Fix Carrier Furnace Code 31
A Complete, Step-by-Step Venting Solution That Actually Works
If your Carrier high-efficiency gas furnace is showing Error Code 31, this page is built to help you find the real cause and fix it correctly — not just replace parts and hope.
Code 31 is not a random failure.
It’s a venting and airflow condition problem.
What Does Furnace Code 31 Mean?
Code 31 = Pressure switch did not close, or opened during operation
In plain terms:
The inducer motor started
But the furnace could not confirm safe negative pressure
The system shut down to protect against unsafe combustion
This is a safety shutdown, not a control board error.

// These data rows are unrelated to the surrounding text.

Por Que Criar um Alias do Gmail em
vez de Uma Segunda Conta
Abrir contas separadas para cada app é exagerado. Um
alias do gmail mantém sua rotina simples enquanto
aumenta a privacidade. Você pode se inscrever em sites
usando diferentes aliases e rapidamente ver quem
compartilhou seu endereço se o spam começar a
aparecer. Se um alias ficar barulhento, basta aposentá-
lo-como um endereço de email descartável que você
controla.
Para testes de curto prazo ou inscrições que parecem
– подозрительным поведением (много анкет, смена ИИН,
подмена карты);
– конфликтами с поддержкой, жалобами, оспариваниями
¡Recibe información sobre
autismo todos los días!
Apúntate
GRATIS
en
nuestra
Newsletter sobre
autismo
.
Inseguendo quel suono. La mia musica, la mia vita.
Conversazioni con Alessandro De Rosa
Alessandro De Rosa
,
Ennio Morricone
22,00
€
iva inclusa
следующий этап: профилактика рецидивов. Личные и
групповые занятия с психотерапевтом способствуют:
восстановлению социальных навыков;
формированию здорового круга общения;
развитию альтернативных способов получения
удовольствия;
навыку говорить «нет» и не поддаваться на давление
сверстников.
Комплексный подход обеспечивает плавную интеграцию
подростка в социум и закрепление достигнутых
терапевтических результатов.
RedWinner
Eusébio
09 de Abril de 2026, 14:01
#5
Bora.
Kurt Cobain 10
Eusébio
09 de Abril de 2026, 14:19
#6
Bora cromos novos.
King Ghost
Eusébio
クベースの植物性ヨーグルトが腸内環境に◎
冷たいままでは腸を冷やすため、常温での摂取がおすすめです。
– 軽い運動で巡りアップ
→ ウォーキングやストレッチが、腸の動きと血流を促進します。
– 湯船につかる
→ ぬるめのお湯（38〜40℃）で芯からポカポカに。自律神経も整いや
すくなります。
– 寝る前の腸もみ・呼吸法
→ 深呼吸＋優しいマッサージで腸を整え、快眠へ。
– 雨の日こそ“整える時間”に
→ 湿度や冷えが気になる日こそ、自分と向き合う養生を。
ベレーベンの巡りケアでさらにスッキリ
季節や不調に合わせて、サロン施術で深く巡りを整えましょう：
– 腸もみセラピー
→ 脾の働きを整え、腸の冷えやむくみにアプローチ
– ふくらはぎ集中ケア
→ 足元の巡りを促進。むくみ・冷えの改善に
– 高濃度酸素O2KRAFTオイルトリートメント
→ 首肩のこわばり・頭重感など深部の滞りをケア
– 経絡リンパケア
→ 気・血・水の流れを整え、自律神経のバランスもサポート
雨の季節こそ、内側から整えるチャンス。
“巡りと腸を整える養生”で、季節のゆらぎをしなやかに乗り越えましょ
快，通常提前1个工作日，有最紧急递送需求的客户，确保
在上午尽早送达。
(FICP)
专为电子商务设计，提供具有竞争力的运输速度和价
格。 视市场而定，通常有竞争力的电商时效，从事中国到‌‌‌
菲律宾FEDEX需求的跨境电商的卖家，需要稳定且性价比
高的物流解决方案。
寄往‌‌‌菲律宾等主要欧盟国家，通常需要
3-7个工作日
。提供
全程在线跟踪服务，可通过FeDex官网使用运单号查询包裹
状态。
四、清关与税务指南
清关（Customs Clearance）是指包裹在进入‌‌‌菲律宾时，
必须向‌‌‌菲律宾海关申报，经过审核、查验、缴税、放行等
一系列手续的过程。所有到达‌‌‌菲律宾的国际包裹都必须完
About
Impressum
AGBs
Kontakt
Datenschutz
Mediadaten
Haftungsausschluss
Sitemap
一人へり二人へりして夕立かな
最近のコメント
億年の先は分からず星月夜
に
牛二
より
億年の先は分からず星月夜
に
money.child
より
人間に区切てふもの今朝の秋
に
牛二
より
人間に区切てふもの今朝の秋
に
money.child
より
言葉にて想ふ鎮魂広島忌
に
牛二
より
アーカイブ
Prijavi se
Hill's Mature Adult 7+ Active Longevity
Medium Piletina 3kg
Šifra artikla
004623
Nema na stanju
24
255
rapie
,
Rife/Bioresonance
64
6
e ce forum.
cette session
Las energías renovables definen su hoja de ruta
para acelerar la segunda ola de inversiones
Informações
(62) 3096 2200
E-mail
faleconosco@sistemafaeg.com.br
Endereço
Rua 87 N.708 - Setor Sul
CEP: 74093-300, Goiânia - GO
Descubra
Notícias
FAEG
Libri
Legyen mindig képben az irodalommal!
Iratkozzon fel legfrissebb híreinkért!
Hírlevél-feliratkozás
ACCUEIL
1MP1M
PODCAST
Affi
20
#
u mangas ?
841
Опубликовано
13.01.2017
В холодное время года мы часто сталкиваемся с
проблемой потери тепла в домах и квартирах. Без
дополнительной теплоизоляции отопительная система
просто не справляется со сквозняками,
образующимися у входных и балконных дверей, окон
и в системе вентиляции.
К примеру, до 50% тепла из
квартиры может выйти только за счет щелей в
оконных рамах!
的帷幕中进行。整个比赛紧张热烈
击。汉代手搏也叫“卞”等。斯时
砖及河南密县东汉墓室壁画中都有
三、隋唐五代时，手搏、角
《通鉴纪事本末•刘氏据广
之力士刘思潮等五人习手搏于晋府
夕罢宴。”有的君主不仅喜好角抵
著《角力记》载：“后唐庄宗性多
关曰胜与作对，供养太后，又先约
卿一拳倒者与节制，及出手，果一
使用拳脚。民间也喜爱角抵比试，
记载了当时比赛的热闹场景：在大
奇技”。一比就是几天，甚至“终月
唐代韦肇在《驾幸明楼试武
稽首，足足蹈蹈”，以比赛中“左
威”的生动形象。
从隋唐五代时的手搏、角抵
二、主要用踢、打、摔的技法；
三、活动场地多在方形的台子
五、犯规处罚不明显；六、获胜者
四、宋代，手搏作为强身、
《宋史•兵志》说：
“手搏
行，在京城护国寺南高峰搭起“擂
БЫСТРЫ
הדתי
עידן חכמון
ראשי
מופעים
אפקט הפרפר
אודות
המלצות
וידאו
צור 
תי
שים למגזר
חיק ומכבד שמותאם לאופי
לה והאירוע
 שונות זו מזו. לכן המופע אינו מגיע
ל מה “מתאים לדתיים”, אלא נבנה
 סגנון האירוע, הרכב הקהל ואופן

A Critical Clue Most Homeowners Miss
If your furnace:
Runs with the cabinet door open
But shows Code 31 when the door is closed
👉 This almost always means:
The furnace itself is fine.
The venting system is not.
Opening the door adds unintended airflow.
Closing it restores the real venting condition — and the pressure drops below spec.
The Real Causes of Code 31 (Ranked by Probability)
1️⃣ Incorrect PVC Vent Pipe Diameter (MOST COMMON)
This is the #1 root cause behind repeated Code 31 errors.
What goes wrong:
2” pipe used where 3” is required
Reducers installed mid-run
Intake and exhaust pipe sizes don’t match
Why it matters:
Smaller pipe = higher resistance
Higher resistance = lower negative pressure
Pressure switch never sees a safe condition
❗ If the pipe is undersized, no pressure switch replacement will fix Code 31.
2️⃣ Condensate Water in the Vent or Inducer
High-efficiency furnaces create condensate. Problems happen when:
Vent pipe slope is incorrect
Condensate trap is partially blocked
Water backs up into the inducer housing
Even a small amount of water can:
Reduce airflow
Distort pressure readings
Trigger Code 31 intermittently
3️⃣ Restricted Vent Termination (Outside the House)
Common restrictions include:
Snow, ice, leaves, debris
Vent caps with too small airflow openings
Flat or straight-out terminations facing wind
The pipe may look “open”, but the effective airflow area is reduced.
4️⃣ Pressure Switch Tubing Blockage
Water in the hose
Debris in the pressure port
Collapsed or brittle tubing
This often gets misdiagnosed as a “bad pressure switch”.
5️⃣ Inducer Motor Failure (Lowest Probability)
Only after vent size, slope, condensate, and termination are verified should the inducer motor be suspected.
Step-by-Step: How to Find the Problem
Step 1 – Verify Vent Pipe Diameter
Check the furnace installation manual
Measure the smallest diameter in the entire run
Count 90° elbows
Look for reducers
👉 If you’re unsure whether 2” is enough, it usually isn’t.
Step 2 – Check Condensate Drainage
Clean the condensate trap
Confirm free water flow
Listen for water inside the inducer
Step 3 – Inspect Outdoor Intake & Exhaust
Clear all obstructions
Ensure intake and exhaust are not too close
Avoid restrictive vent caps or fine mesh screens
Step 4 – Inspect Pressure Switch Tubing
Remove and confirm it’s dry
Clean the port fitting
Replace brittle tubing if needed
Why Vent Termination Design Matters (A Lot)
Many Code 31 problems come from stacked restrictions:
Slightly undersized pipe
Plus a restrictive vent cap
Plus cold weather condensate
That combination pushes the system past its pressure limit.
How LGQF-LL Solves the Problem (Without Creating New Ones)
LGQF-LL vent solutions are designed specifically to protect airflow, not restrict it.
Key design advantages:
✔ Large effective airflow opening
✔ 90-degree outlet reduces wind pressure and backflow
✔ Stainless steel screen prevents debris without choking airflow
✔ No reduction in pipe diameter
✔ Installs directly onto standard PVC pipe
Instead of masking the problem, it restores proper vent conditions — which is exactly what the pressure switch needs.
How to Test After the Fix
After correcting vent size, drainage, and termination:
Restore power
Call for heat
Observe:
Inducer starts smoothly
Pressure switch closes quickly
Ignition proceeds without delay
Run multiple heat cycles
Confirm no Code 31 returns
A stable system will:
Start consistently
Run with the cabinet door closed
Stay fault-free in cold weather
Final Advice from the Field
Code 31 is not a parts-replacement problem.
It’s a system-conditions problem.
Fix the vent diameter.
Fix the condensate path.
Fix the termination airflow.
Do those correctly — and Code 31 usually disappears for good.